Another signal that many company execs and investors don’t want to talk about is the C-Score. The C-Score is a system developed by James Montier that helps determine whether a company is involved in inflating their financial statements. The C-Score is calculated by a variety of items, including a growing difference in net income verse cash flow, increasing days outstanding, growing days sales of inventory, increasing assets to sales, declines in depreciation, and high total asset growth. The C-Score of SunPower Corporation (NasdaqGS:SPWR) is 1.00000. The score ranges on a scale of -1 to 6. If the score is -1, then there is not enough information to determine the C-Score. If the number is at zero (0) then there is no evidence of fraudulent book cooking, whereas a number of 6 indicates a high likelihood of unusual activity. The C-Score assists investors in assessing the validity of financials.
At the time of writing, SunPower Corporation (NasdaqGS:SPWR) has a Piotroski F-Score of 4. The F-Score may help discover companies with strengthening balance sheets. The score may also be used to spot the weak performers. Joseph Piotroski developed the F-Score which employs nine different variables based on the company financial statement. A single point is assigned to each test that a stock passes. Typically, a stock scoring an 8 or 9 would be seen as strong. On the other end, a stock with a score from 0-2 would be viewed as weak.

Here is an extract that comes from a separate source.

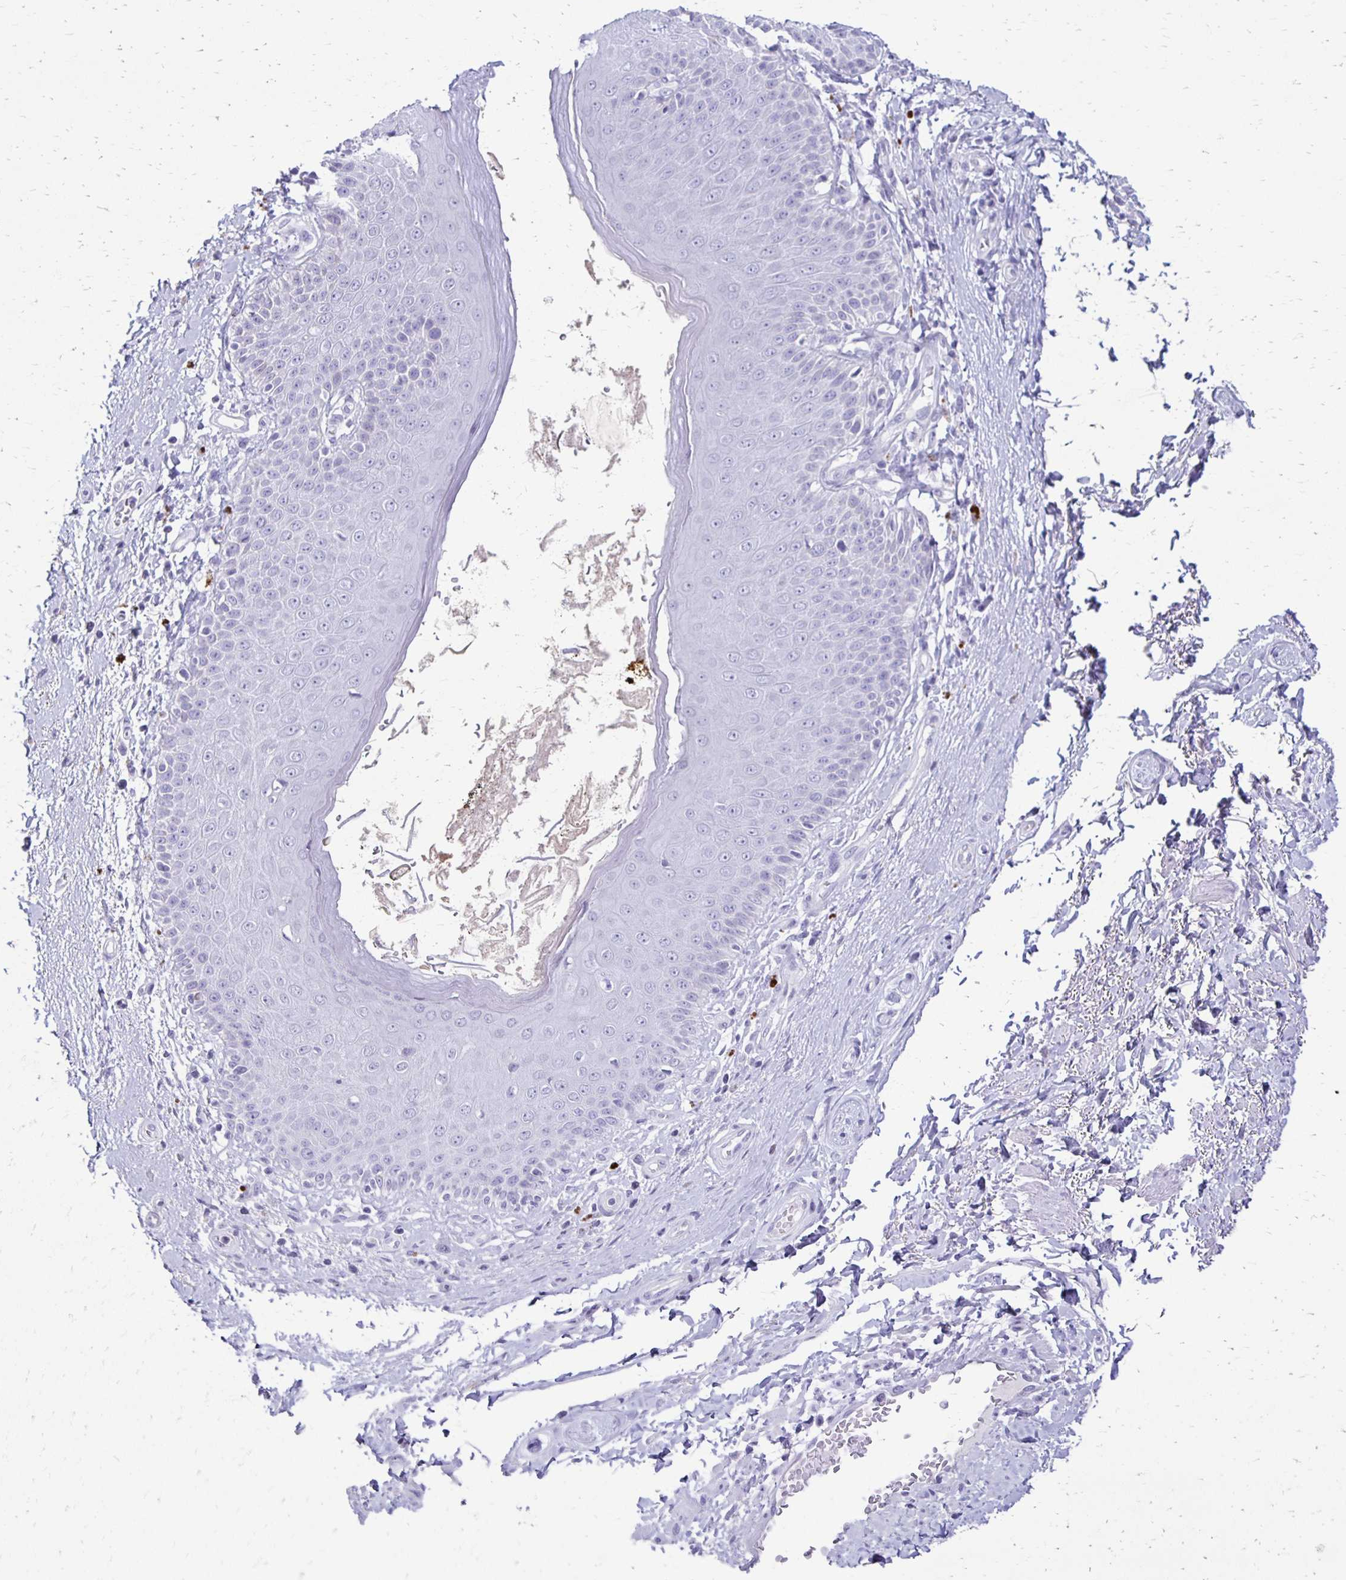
{"staining": {"intensity": "negative", "quantity": "none", "location": "none"}, "tissue": "adipose tissue", "cell_type": "Adipocytes", "image_type": "normal", "snomed": [{"axis": "morphology", "description": "Normal tissue, NOS"}, {"axis": "topography", "description": "Peripheral nerve tissue"}], "caption": "The micrograph exhibits no significant staining in adipocytes of adipose tissue. Nuclei are stained in blue.", "gene": "RYR1", "patient": {"sex": "male", "age": 51}}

The investing world can be an exciting yet scary place. It is an ever-changing environment filled with profits, losses, and everything in-between. There are always new challenges waiting right around the corner for the individual investor. Just when things seem stable and steady, some unexpected event can send markets into a tizzy. Most investors try hard to create a stock portfolio that can stand on its own during the stormy periods. Unsettling market conditions come with the territory, but knowing how to deal with these conditions can separate the winners from the losers over the long run.